Ansonia platysoma, also known as the flat-bodied slender toad and Luidan stream toad, is a species of toad in the family Bufonidae. It is endemic to the island of Borneo and known from Sabah and Sarawak, Malaysia, and from Brunei. Its closest relative is Ansonia kelabitensis.

==Description==
Adult males measure 21–23 mm and adult females 22–28 mm in snout–vent length. The overall appearance is slender. The head and the body are conspicuously depressed. The head is wider than it is long. The snout is obtusely pointed and strongly projecting. The tympanum is distinct. The fingers are slender and have weakly developed terminal discs and rudimentary webbing. The toes are webbed and have small rounded disks at their tips. The dorsum has a brown to olive ground colour. The warts on the back are rather smooth.

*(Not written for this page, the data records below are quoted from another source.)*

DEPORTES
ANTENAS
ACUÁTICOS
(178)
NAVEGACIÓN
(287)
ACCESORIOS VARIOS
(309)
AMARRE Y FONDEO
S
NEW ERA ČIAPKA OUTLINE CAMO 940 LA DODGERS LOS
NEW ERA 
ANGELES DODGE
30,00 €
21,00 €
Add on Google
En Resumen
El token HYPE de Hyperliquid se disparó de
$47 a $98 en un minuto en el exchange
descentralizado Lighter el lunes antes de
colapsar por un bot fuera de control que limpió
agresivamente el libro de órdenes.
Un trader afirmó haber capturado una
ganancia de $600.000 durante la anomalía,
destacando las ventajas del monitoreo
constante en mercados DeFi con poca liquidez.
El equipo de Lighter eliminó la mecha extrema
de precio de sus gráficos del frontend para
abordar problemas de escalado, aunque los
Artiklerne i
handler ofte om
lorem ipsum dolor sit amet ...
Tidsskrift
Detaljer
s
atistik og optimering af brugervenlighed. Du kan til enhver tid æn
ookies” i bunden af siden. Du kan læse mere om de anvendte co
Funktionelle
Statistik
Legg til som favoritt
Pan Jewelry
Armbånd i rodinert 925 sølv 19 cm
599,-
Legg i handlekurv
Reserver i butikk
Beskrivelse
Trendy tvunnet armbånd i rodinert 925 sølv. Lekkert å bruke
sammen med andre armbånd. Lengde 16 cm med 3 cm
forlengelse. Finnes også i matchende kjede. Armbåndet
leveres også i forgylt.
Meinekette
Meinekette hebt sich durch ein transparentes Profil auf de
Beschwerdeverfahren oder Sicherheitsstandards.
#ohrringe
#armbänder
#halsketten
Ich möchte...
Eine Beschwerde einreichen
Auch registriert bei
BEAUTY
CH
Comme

==Habitat and conservation==
Adult Ansonia platysoma occur on the floor of montane forests at elevations between 600 and 1600 m above sea level. They breed in clear, rocky mountain creeks. Males call from vegetation in or along the streams, and the tadpoles live in torrents of these streams, where they cling to rocks and presumably feed on lithophytes.

Ansonia platysoma is locally abundant. It does not appear to adapt to habitat modification, but the known populations are within well-protected areas: the Crocker Range and Kinabalu National Parks in Sabah, and the Gunung Mulu National Park in Sarawak.